Teach Balance Rather Than Zero Tolerance

I ran across a new movement, advertised via social media, advocating “unplugging” during certain times of the day. Evidently, more and more people are choosing to disconnect for specified periods of time to see what it’s like to go without and then musing about it on the web, once they’ve reestablished connection. Most, amazingly enough, found productive things to do and were able to resist the urge to tell everyone else via the network.

I was reminded of two things: the “turn off the tv week” that I used to sponsor in the late great days before the Internet and the actions many schools are starting to take towards social media. These disconnect movements–whether done in the name of personal challenge, family togetherness or student safety–all seem to suggest that there is something suspect about our relationship to social media just as, in earlier generations, we worried about our television viewing. So I find it particularly ironic that the Good 30-Day Challenge folks who are unplugging at 8 PM do allow you to use your computer as a television.

I like all their ideas about the other stuff you can do: talk to people, write letters, and eat good food. In fact, I can’t fault these people at all, being a perpetrator myself as an advocate of avoiding television, which I felt was something of a wasteland punctuated by the occasionally witty program or funny advertisement. But, as I read their list, I realized I had done all the things they suggested sometime during the last month, including writing two lengthy letters to old friends, hanging out with family and friends at a summer picnic, and eating lots and lots of great meals of fresh corn, tomatoes and potatoes on the front porch of the farmhouse. I also tweeted, facebooked and blogged, talked on the phone and text messaged. I did some of all of them throughout the day. So, maybe I’m simply not addicted enough to social media to need to break the habit?

For those who are, maybe a complete break is a good idea, but I fear that, like a diet or the annual Lenten denial, once the time period is up, the repentant simply return to their old ways without finding any balance. Having lived through the nothing, they are now back to the all. Similarly, students who are banned from these media at school have no chance to really explore their uses for personal growth except on their own, and we miss the opportunity to guide them along the road.
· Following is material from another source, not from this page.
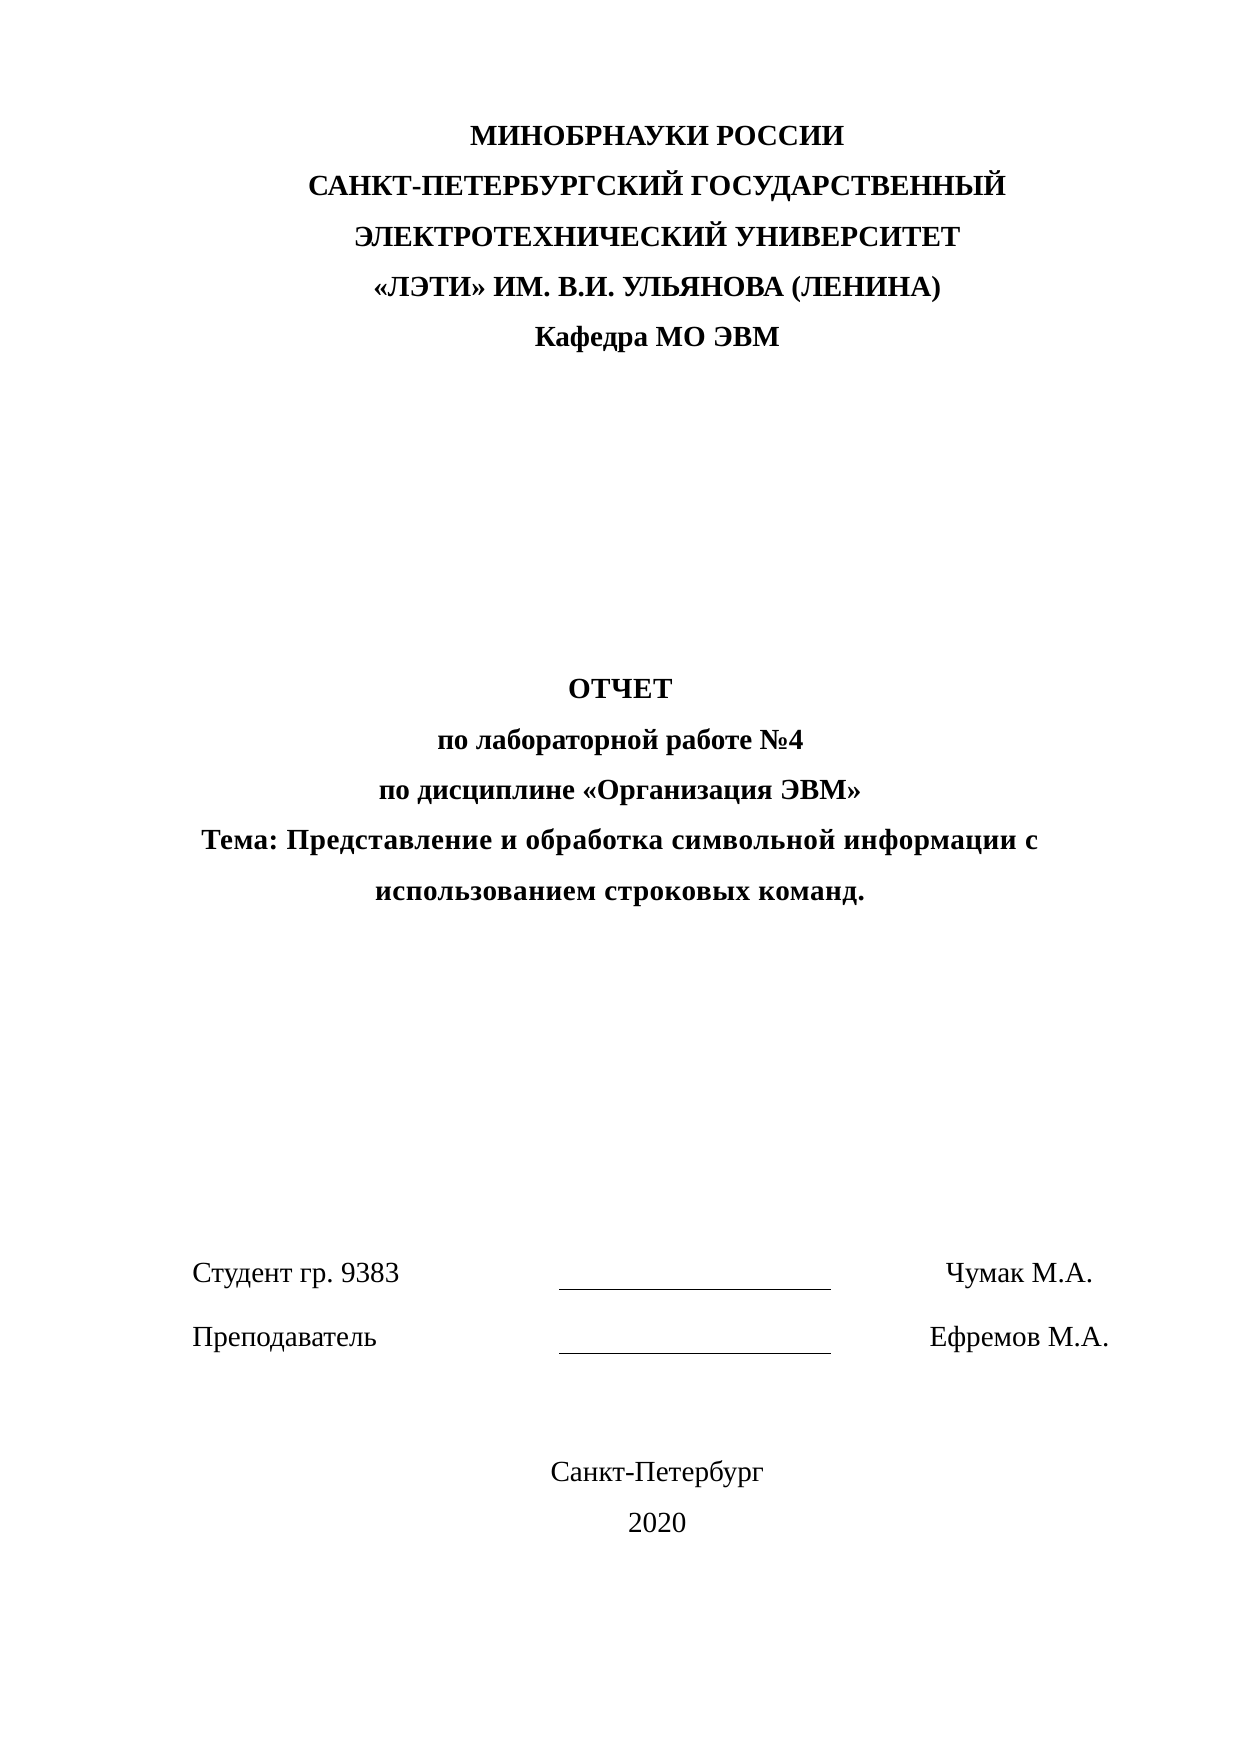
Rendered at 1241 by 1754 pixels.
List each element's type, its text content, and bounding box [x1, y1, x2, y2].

One lesson I remember from my leadership course is that zero tolerance policies never achieve their objectives. And, an even more powerful lesson came from my mother who was outraged when I sponsored Turn Off the TV Week all those years ago. Telling everyone to do the same thing, she said, overlooked the diverse uses people make of media like television. If you think you watch too much TV, that’s your problem, and you are welcome to turn it off but she watched a couple favorite shows as part of her daily routine and she had no intention of giving them up because other people were worried about being addicted. Everything doesn’t have to be a movement, she said, because everyone doesn’t need to deal with the same issues. Learn to balance your life in ways that made sense to you.

My mother (of course) had it right: The real objective should be balance, looking for ways to use social media in meaningful ways to support all our aspects of our lives, including our relationships with others. Do some people tweet too much or share one too many pictures of their dinner on Facebook? Yes. And some people dominate the conversation or plant lampshades on their heads at cocktail parties. Want to get away from them? Don’t stand so close…find someone else with whom to chat or leave the party for awhile. But don’t condemn the party and don’t try to convince everyone else to go along with you. In the words of my mother, “Everything doesn’t have to be a movement.”